In de ban van Nollywood

February 2006 -

Hollywood and Bollywood have a new competitor: Nollywood. Each year the Nigerian film industry produces about one thousand movies, often with a budget of less than € 10,000 a piece. In the past decade, it is estimated that this generated revenues totaling some two hundred millions dollars.

Due to the economic recession of the 1980s, Nigeria has only a few movie theatres, which is why Nollywood relies heavily on the home-video industry. The at least twenty new films that appear each week are immediately available on video or DVD, ready for at-home viewing. The production schedule lasts a month at most.

Nollywood

Nollywood-filmsterren

Although the history of Nigerian cinema originates in the early 1970s, Nollywood’s success did not start until 1993, with Living in Bondage by producer Kenneth Nnebue. Now a distinction is made between four genres: Rags to Riches, similar to the classical American Dream soaps, historical epos, comedies, and Hallelujah, in which Jesus comes to save the day right on time.

The popularity of Nigerian films now stretches to far beyond the country’s borders. Nollywood actors are welcomed as stars virtually throughout the African continent.

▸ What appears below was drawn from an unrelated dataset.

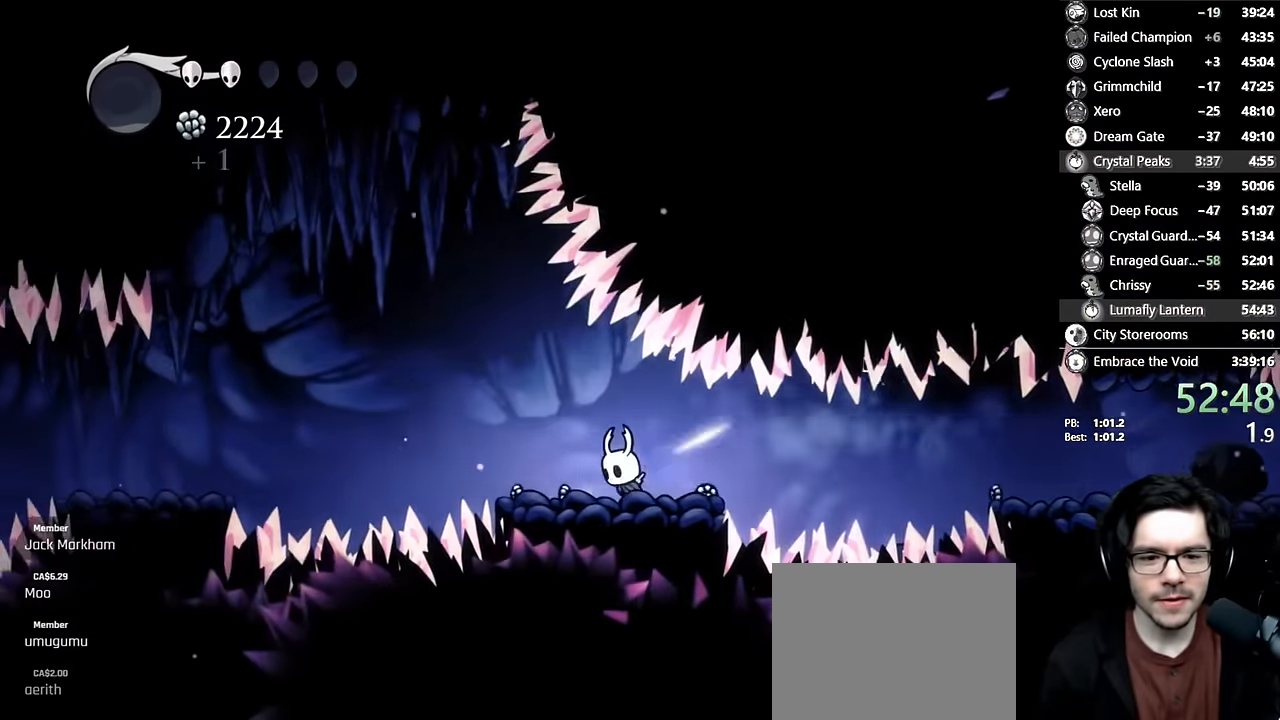
{"buttons": ["X", "DPAD_DOWN", "DPAD_LEFT"], "left_stick": "center", "right_stick": "center", "events": [[50, "A", "down"], [133, "R2", "down"], [300, "A", "up"], [316, "R2", "up"], [416, "DPAD_DOWN", "down"], [500, "X", "down"]]}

Uganda dreams of having its own Ugandawood, and Ghana is threatening to close its market to the cascade of Nigerian movies for fear that its own productions will drown in the rush. Even international festivals in Montreal, Berlin, Rotterdam and Cannes have made room for Nollywood. The first Nollywood production ever to be introduced on the American DVD market, Joshua by Adim Williams, came in late in December 2005

Nevertheless, clouds are gathering above the Nigerian film paradise. Illegal copies of the most popular films are increasingly discovered in video kiosks. Nollywood also has the highest number of debutantes, often fake producers hoping to get rich quick in the lucrative video industry. And one genre is rapidly growing: pornography.